Speaking of singing and the lack thereof, thrash metal (I'm looking predominantly at Slayer here) helped to disabuse people of the notion that frontmen should actually be able to sing. Thus, despite the fact that it produced a lot of music that I like (most of it coming from American bands whose names begin with "M"), the thrash movement also, sadly, helped kill off good music forever. Wah.

Because when the concept of singing came back, it did so in the form of mass-produced pop. And despite what the top 40 says, nobody actually likes that crap.

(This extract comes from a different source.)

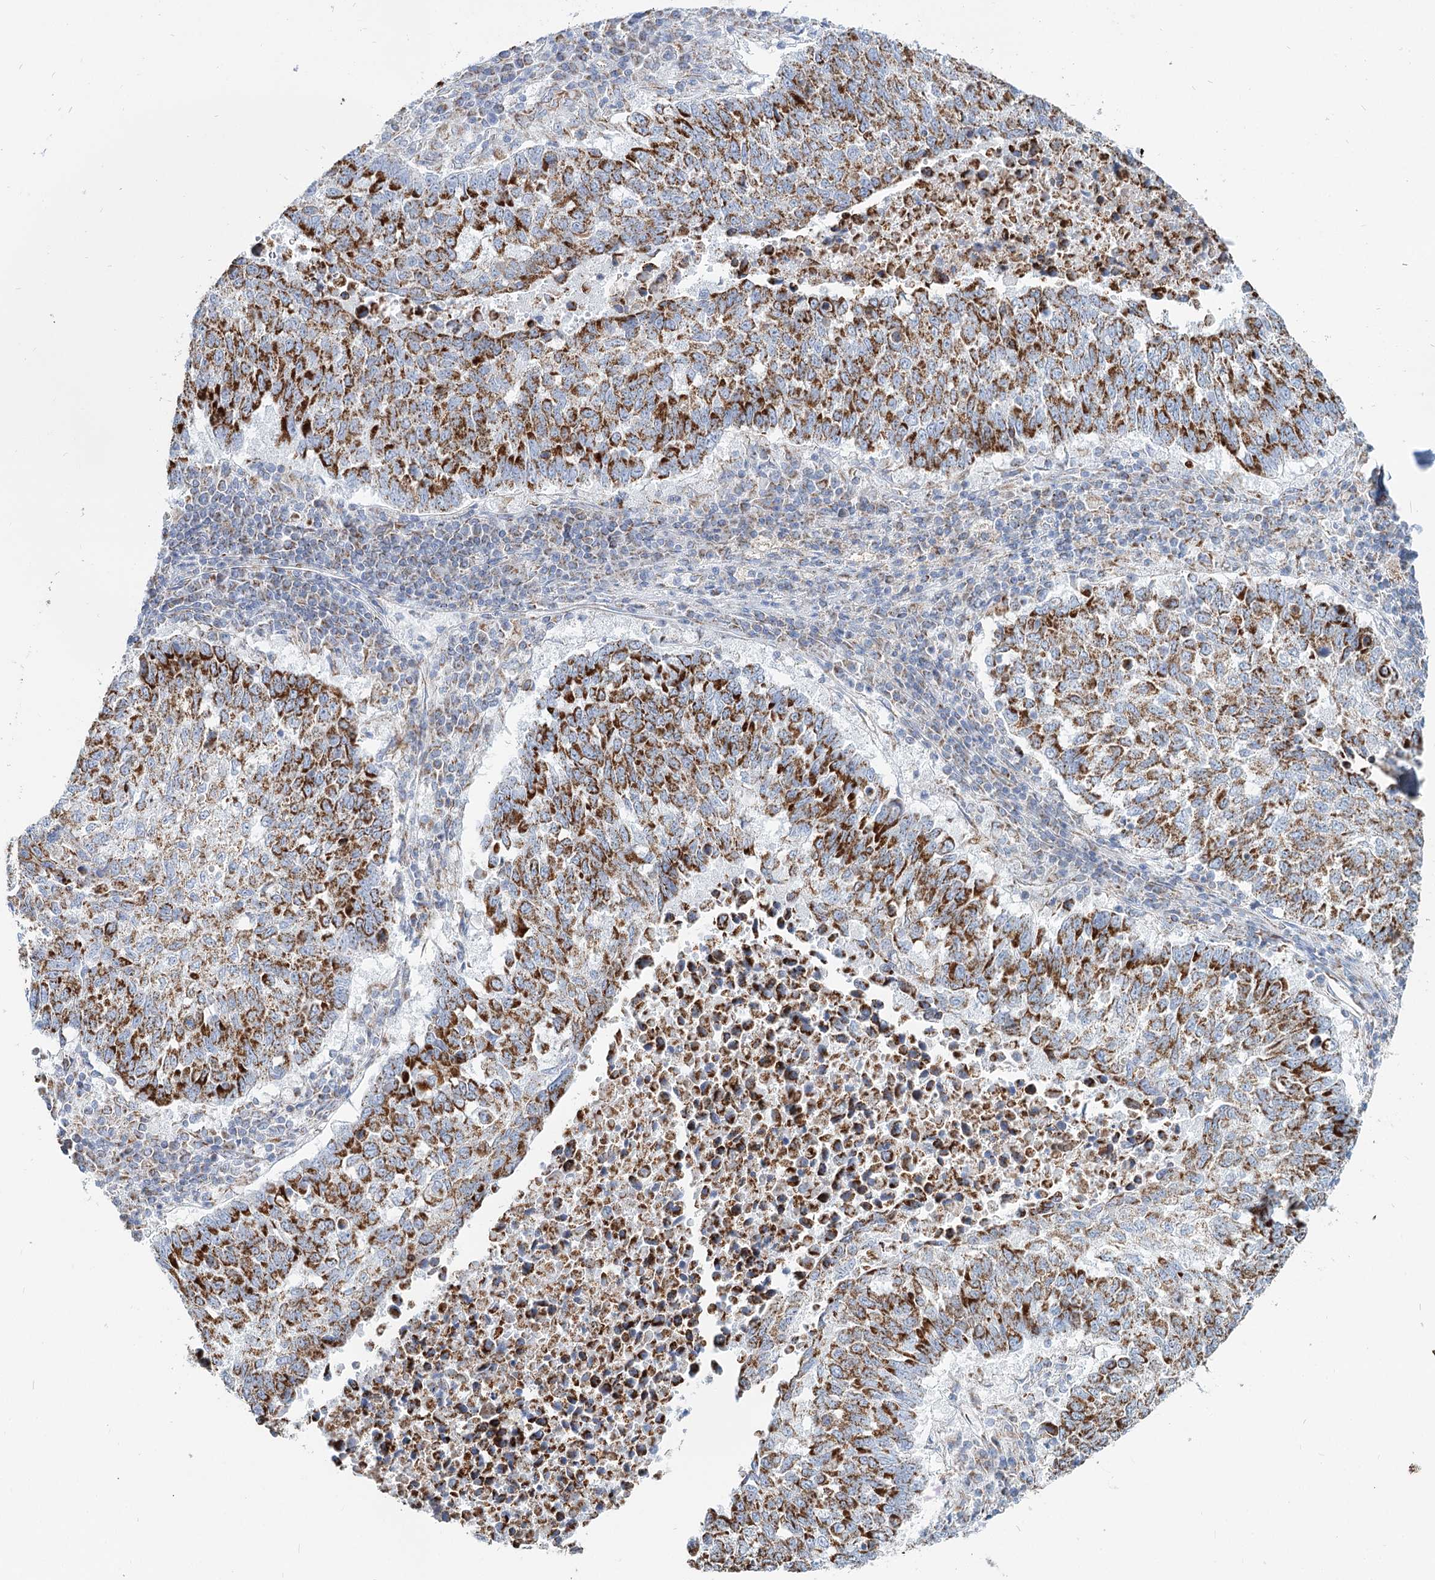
{"staining": {"intensity": "strong", "quantity": ">75%", "location": "cytoplasmic/membranous"}, "tissue": "lung cancer", "cell_type": "Tumor cells", "image_type": "cancer", "snomed": [{"axis": "morphology", "description": "Squamous cell carcinoma, NOS"}, {"axis": "topography", "description": "Lung"}], "caption": "A brown stain shows strong cytoplasmic/membranous staining of a protein in lung squamous cell carcinoma tumor cells.", "gene": "MCCC2", "patient": {"sex": "male", "age": 73}}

There's a reason Led Zeppelin are often considered to be the greatest band of all time.*** It's not that Jimmy Page was an awesome guitarist (though he was/still kinda is). It's not that John Bonham was the greatest drummer ever (though he was). This was a band that went out of its way to do things differently. Punks take notice: I did not say that this was a band that went out of its way to be crap, no matter how sloppy the "Heartbreaker" solo is. This band would gleefully throw time signatures around. 5/4? Can any of you even think in 5/4?

***yeah, I said it, Beatles fans. Deal.

They straddled styles and did it with brilliance. I defy you to find a great album by another band that has blues, folk and metal (well, hard rock anyway) on it. Hell, I defy you to find a great album by anybody whose career started after 1990.